Sobre se haverá uma tendência de colocar o imóvel no mercado para não correr o risco de incumprimento, Ricardo Sousa diz não que se antecipa esse movimento, lembrando que «a curto prazo, haverá uma tentativa de renegociação das condições do crédito à habitação ou mesma a transferência para outras instituições de crédito».

Por sua vez, Rui Torgal, CEO da ERA diz que «o termo que melhor poderá descrever o ano de 2023 é o de ajuste: para as empresas, para a banca e para os clientes», defendendo que «mantendo-se a imprevisibilidade associada ao aumento das taxas de juro e à inflação, é inegável que vamos viver num contexto mais desafiante que pode afetar algumas famílias portuguesas, sobretudo as que adquiriram casa a contar apenas com as despesas mensais correspondentes a taxas de juro negativas».
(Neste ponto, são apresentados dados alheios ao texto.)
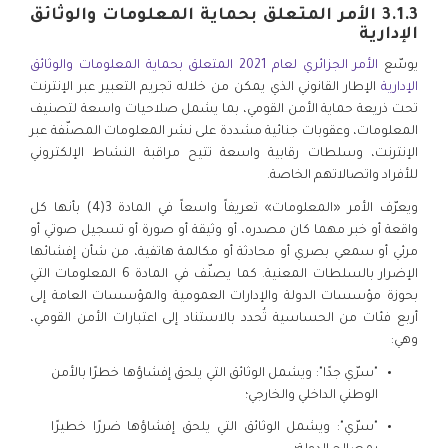
3.1.3 الأمر المتعلق بحماية المعلومات والوثائق
الإدارية
يوسّع
الأمر الجزائري لعام 2021 المتعلق بحماية المعلومات والوثائق
الإدارية
الإطار القانوني الذي يمكن من خلاله تجريم التعبير عبر الإنترنت
تحت ذريعة حماية الأمن القومي، بما يشمل صلاحيات واسعة لتصنيف
المعلومات، وعقوبات جنائية مشددة على نشر المعلومات المصنّفة عبر
الإنترنت، وسلطات رقابية واسعة تتيح مراقبة النشاط الإلكتروني
للأفراد واتصالاتهم الخاصة.
ويعرّف الأمر «المعلومات» تعريفاً واسعاً في المادة 3(4) بأنها كل
واقعة أو خبر مهما كان مصدره، أو وثيقة أو صورة أو تسجيل صوتي أو
مرئي أو سمعي بصري أو محادثة أو مكالمة هاتفية، من شأن إفشائها
الإضرار بالسلطات المعنية. كما يصنّف في المادة 6 المعلومات التي
بحوزة مؤسسات الدولة والإدارات العمومية والمؤسسات العامة إلى
أربع فئات من الحساسية تُحدد بالاستناد إلى اعتبارات الأمن القومي،
وهي:
"سرّي جدًا": ويشمل الوثائق التي يلحق إفشاؤها خطرًا بالأمن
الوطني الداخلي والخارجي؛
"سرّي": ويشمل الوثائق التي يلحق إفشاؤها ضررًا خطيرًا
Por esse motivo, salienta que não se pode «descartar a hipótese de nos primeiros meses do ano podermos vir a assistir a algum arrefecimento na procura por parte dos clientes nacionais, situação que consequentemente, e em conjunto com outros fatores externos, poderá refletir-se num ajuste dos preços».

Ainda assim, «estamos a viver uma situação bem diferente do passado na medida em que o desemprego se encontra em níveis estáveis, a procura é maior do que a oferta, o nível de poupança dos portugueses atingiu valores elevados com a pandemia e os créditos concedidos nos últimos anos cumpriram requisitos mais rígidos, o que se traduz numa maior segurança».
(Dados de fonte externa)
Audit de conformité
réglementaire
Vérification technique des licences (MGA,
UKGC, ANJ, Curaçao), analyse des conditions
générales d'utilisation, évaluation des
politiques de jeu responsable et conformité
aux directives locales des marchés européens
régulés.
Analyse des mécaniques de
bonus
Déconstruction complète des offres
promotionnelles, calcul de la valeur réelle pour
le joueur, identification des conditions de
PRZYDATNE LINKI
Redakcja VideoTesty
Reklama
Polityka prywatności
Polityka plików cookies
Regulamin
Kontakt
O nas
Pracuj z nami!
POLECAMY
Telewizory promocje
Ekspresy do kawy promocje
E em relação ao risco de haver uma tendência de colocar o imóvel no mercado para não correr o risco de incumprimento, a mediadora é clara: «Esta situação irá depender muito do teto máximo que as taxas de juro vão atingir bem como do controlo da inflação», mas defende que, aos dias de hoje, não acredita que se assista a uma tendência muito significativa de maior oferta de imóveis no mercado fruto do contexto atual.
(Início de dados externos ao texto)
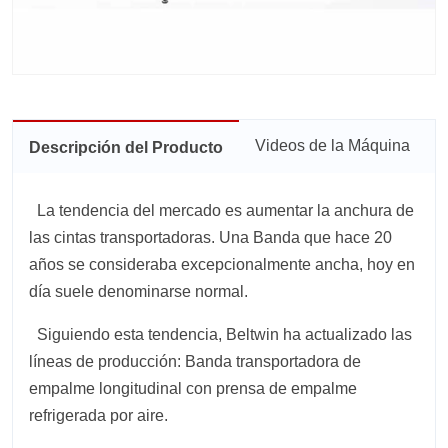
Videos de la Máquina
Descripción del Producto
La tendencia del mercado es aumentar la anchura de
las cintas transportadoras. Una Banda que hace 20
años se consideraba excepcionalmente ancha, hoy en
día suele denominarse normal.
Siguiendo esta tendencia, Beltwin ha actualizado las
líneas de producción: Banda transportadora de
empalme longitudinal con prensa de empalme
refrigerada por aire.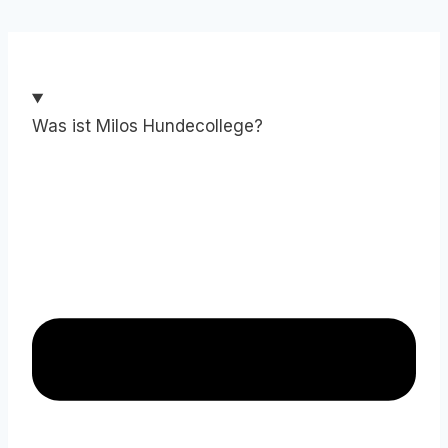
Was ist Milos Hundecollege?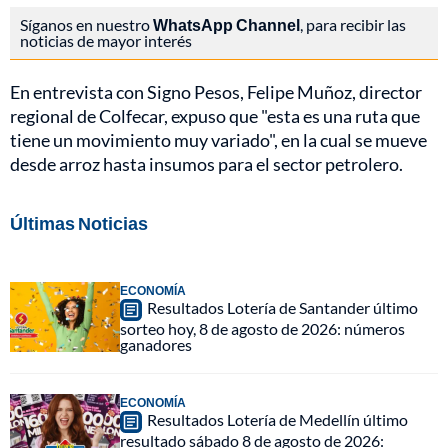
Síganos en nuestro
WhatsApp Channel
, para recibir las
noticias de mayor interés
En entrevista con Signo Pesos, Felipe Muñoz, director
regional de Colfecar, expuso que "esta es una ruta que
tiene un movimiento muy variado", en la cual se mueve
desde arroz hasta insumos para el sector petrolero.
Últimas Noticias
ECONOMÍA
Resultados Lotería de Santander último
sorteo hoy, 8 de agosto de 2026: números
ganadores
ECONOMÍA
Resultados Lotería de Medellín último
resultado sábado 8 de agosto de 2026:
Já Paulo Rosa, economista do Banco Carregosa, defende que os proprietários de habitação adquirida com recurso ao crédito «verão gradualmente as suas prestações a serem revista em alta e um risco de incumprimento estará muito dependente da taxa de esforço de cada família», alertando que a alta taxa de juro «afastará do mercado imobiliário uma boa parte das famílias que tinham intenção de adquirir nova casa, penalizando a procura».

Mas defende que «a resiliência dessa mesma procura por imóveis portugueses estará dependente do quão alto e persistente será o aumento dos juros e das repercussões de uma potencial recessão».

E Henrique Tomé, analista da XTB, diz ser expectável que a procura desça. E acrescenta: «Mais de 80% dos créditos à habitação das famílias portuguesas são fixados em taxas variáveis, sendo que estes serão os mais penalizados com os aumentos das taxas Euribor» e, por isso, defende que existe o risco de incumprimento.

Por fim, Mário Martins, analista da ActivTrades, diz que poderá existir uma quebra na procura. «Tal como é esperado pelo BCE, a subida dos juros tem a função específica de conter e reduzir a inflação, reduzindo a procura em todos os setores de atividade económica que têm fomentado a subida inusitada dos preços, não há volta a dar», diz. Sobre o risco de incumprimento diz que é uma «consequência expectável decorrente das alterações introduzidas ao ramo, sejam elas financeiras ou legislativas».